転職 プログラマー 沈黙の太陽オマケ | ナノ

-SIDE マリア-



冗談じゃねー

というのが俺の心境だ。

何がどうなってこうなったのか理解不能な現在、俺は何故か傅かれている。

モンスターに遭遇して何とか?頑張って応戦したんだぜ。

ん…俺のなんちって匣兵器じゃなくてアスラン青年に助けられたっぽいけどねー

何処まで無能なんだ…俺。。

と心に大きな傷を負ったけどさ!

クソっこのイケメンめ!

嫉ましいなんて思ってないよ?

羨ましいとは思っているけどな。

世界が違うし、正直保護してくれたのは、とっても嬉しい。

だけどな、何で野郎に抱きつかれなきゃなんねーんだ?

腰に腕を回してへばりつく男ことマルクトの皇帝陛下。

俺が言っちゃあなんだけど…威厳もへったくれもねーな、おい。

てーか、この世界ってアビスの世界だったんだな。

人類滅亡カウントダウンじゃねーか!!

異世界旅行するなら平和な世界が良かったよ。

ただでさえ、リボーンの世界に転生してから生きた心地がしなかったんだもん。

可愛くて優しいリーシャがいなければ俺は死んでたね!

マフィアの抗争で!

あぁ、涙が出そうだよ。

鬱々と考え込みながらセクハラ皇帝から逃れようと必死で抵抗した。

「ピオニー陛下、御放し下さい。」

いやいやマジで離して欲しいんだよ。

ぶっちゃけ俺が上目遣いで哀願してもキモイって分かっているけどさ、奴の方が身長が高いんだよね。

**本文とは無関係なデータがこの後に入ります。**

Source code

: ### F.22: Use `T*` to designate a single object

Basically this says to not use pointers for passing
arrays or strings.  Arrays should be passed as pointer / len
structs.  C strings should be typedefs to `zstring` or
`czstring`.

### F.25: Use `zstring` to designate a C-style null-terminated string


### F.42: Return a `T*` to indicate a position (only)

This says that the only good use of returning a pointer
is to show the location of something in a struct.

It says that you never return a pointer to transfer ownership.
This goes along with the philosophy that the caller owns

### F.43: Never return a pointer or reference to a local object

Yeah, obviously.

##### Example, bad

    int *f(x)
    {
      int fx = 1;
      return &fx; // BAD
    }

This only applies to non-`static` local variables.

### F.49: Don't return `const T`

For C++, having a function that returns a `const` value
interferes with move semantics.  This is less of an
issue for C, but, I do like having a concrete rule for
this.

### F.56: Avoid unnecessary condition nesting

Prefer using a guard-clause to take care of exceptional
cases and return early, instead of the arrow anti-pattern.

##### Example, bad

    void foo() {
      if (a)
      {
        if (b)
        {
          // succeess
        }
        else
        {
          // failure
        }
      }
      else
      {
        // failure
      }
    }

俺のあまりのキモさにピオニーが顔を背けた事は言うまでも無い。

本当に失礼な奴だな!

てーか、離せよ、コンチクショー!!



-SIDE ピオニー-



俺は夢を視た。

オレンジ色の炎を纏い立つ女(ひと)がオールトランドを救う夢を…

神々しくも美しいその光景が夢から覚めても覚えている。

それから間も無くテオルの森付近に魔物が出ると報告がきた。

魔物は強く統率も取れているとのこと。

精鋭部隊とも言えるアスランの隊に殲滅を任せたが、意外にも魔物を殲滅したのは一人の女性だったと報告を受けた時は、驚いた。

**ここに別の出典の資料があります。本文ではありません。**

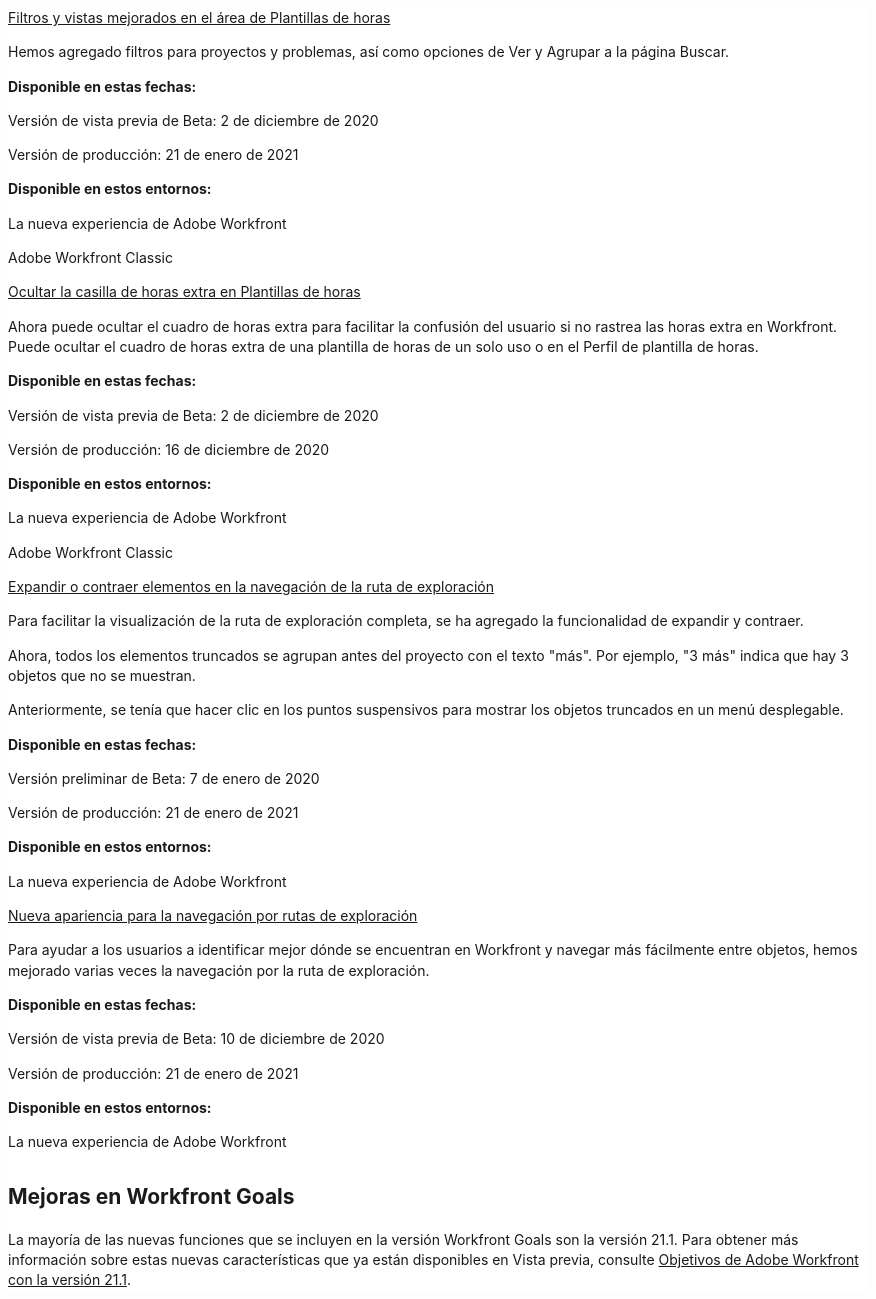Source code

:    <td> <p><a href="../../../product-announcements/product-releases/21.1-release-activity/21-1-other-enhancements.md#improved" class="MCXref xref" xrefformat="{para}">Filtros y vistas mejorados en el área de Plantillas de horas</a> </p> <p>Hemos agregado filtros para proyectos y problemas, así como opciones de Ver y Agrupar a la página Buscar.</p> </td> 
   <td><strong>Disponible en estas fechas:</strong> <p>Versión de vista previa de Beta: 2 de diciembre de 2020</p> <p>Versión de producción: 21 de enero de 2021</p> <p><strong>Disponible en estos entornos:</strong> </p> <p>La nueva experiencia de Adobe Workfront </p> <p>Adobe Workfront Classic </p> </td> 
  </tr> 
  <tr data-mc-conditions=""> 
   <td> <p><a href="../../../product-announcements/product-releases/21.1-release-activity/21-1-other-enhancements.md#hide" class="MCXref xref" xrefformat="{para}">Ocultar la casilla de horas extra en Plantillas de horas</a> </p> <p>Ahora puede ocultar el cuadro de horas extra para facilitar la confusión del usuario si no rastrea las horas extra en Workfront. Puede ocultar el cuadro de horas extra de una plantilla de horas de un solo uso o en el Perfil de plantilla de horas.</p> </td> 
   <td><strong>Disponible en estas fechas:</strong> <p>Versión de vista previa de Beta: 2 de diciembre de 2020</p> <p>Versión de producción: 16 de diciembre de 2020</p> <p><strong>Disponible en estos entornos:</strong> </p> <p>La nueva experiencia de Adobe Workfront </p> <p>Adobe Workfront Classic </p> </td> 
  </tr> 
  <tr data-mc-conditions=""> 
   <td> <p><a href="../../../product-announcements/product-releases/21.1-release-activity/21-1-other-enhancements.md#expand" class="MCXref xref" xrefformat="{para}">Expandir o contraer elementos en la navegación de la ruta de exploración</a> </p> <p>Para facilitar la visualización de la ruta de exploración completa, se ha agregado la funcionalidad de expandir y contraer.</p> <p>Ahora, todos los elementos truncados se agrupan antes del proyecto con el texto "más". Por ejemplo, "3 más" indica que hay 3 objetos que no se muestran.</p> <p>Anteriormente, se tenía que hacer clic en los puntos suspensivos para mostrar los objetos truncados en un menú desplegable.</p> </td> 
   <td><strong>Disponible en estas fechas:</strong> <p>Versión preliminar de Beta: 7 de enero de 2020</p> <p>Versión de producción: 21 de enero de 2021</p> <p><strong>Disponible en estos entornos:</strong> </p> <p>La nueva experiencia de Adobe Workfront </p> </td> 
  </tr> 
  <tr data-mc-conditions=""> 
   <td> <p><a href="../../../product-announcements/product-releases/21.1-release-activity/21-1-other-enhancements.md#new2" class="MCXref xref" xrefformat="{para}">Nueva apariencia para la navegación por rutas de exploración</a> </p> <p>Para ayudar a los usuarios a identificar mejor dónde se encuentran en Workfront y navegar más fácilmente entre objetos, hemos mejorado varias veces la navegación por la ruta de exploración.</p> </td> 
   <td><strong>Disponible en estas fechas:</strong> <p>Versión de vista previa de Beta: 10 de diciembre de 2020</p> <p>Versión de producción: 21 de enero de 2021</p> <p><strong>Disponible en estos entornos:</strong> </p> <p>La nueva experiencia de Adobe Workfront </p> </td> 
  </tr> 
 </tbody> 
</table>

## Mejoras en Workfront Goals

La mayoría de las nuevas funciones que se incluyen en la versión Workfront Goals son la versión 21.1. Para obtener más información sobre estas nuevas características que ya están disponibles en Vista previa, consulte [Objetivos de Adobe Workfront con la versión 21.1](../../../product-announcements/product-releases/goals-release-activity/goals-release-21-1.md).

マリアという女性は譜術ではなく、不思議な技を使うらしい。

アスランに連れて来られた彼女は、皇帝である俺に臆する事無く堂々としたいた。

「御初お目に掛かります。私はマリア・ルッツ・ヴィンセントと申します。この度は保護して頂き深く感謝致します。」

流れるような美しい異国の礼に見惚れる者は少なくは無かった。

「ようこそ、マルクトへ。俺の国を民を守ってくれて礼を言う。」

マリアと名乗る女性の真意を測るべく深く観察すれば、彼女は穏やかに微笑み

「…いえ、助けて頂いたのは私の方です。右も左も分からぬ私を保護して頂き有難う御座います。」

感謝の意を述べる。

「マリアは、キムラスカ人じゃないよな?」

夢に見た女性にそっくりなんだけどな…

でもキムラスカの上級貴族の作法とはまた違っているのも確かだった。

俺の疑問に彼女は困惑した表情で

「……戯言かと思われるかも知れませんが…私はこの世界の者ではありません。私が使った技は譜術という代物ではなく、匣で御座います。」

掌サイズの小さな箱を取り出し俺達に分かるように見せてくれる。

「私の中指に嵌っているリングに死ぬ気炎…生態エネルギーを凝縮させ、この匣に注入します。匣が開匣し、兵器が出てきます。兵器によっては特殊能力が備わっていますが、使い手によって能力は異なるのです。」

ほんの少しだけ陰りを見せ語るマリアは何を思っているのだろうか?

「俺はマリアが嘘を吐いているとは思ってないぜ。」

何せ夢にも出てきたんだもんなぁ…。

圧倒的な力を見せ付けられたアスランとかは納得してるけどな。

まぁ、一部の臣下は納得してないみたいだけど。

「還る手立てが無いなら見付かるまで此処にいれば良い。」

俺の言葉にマリアは、驚きと困惑の表情(かお)をしたが一瞬で花が綻ぶように微笑んだ。

それから数ヶ月、マリアは宮殿で過ごす事になったのだが、彼女の能力の高さに恐れ入った。

武術は将校クラス以上、政務者としても有能で、また譜業にも精通している。

人当たりも良く、瞬く間にマリアはマルクトに馴染んで行った。


そんな彼女は俺のお気に入りだ。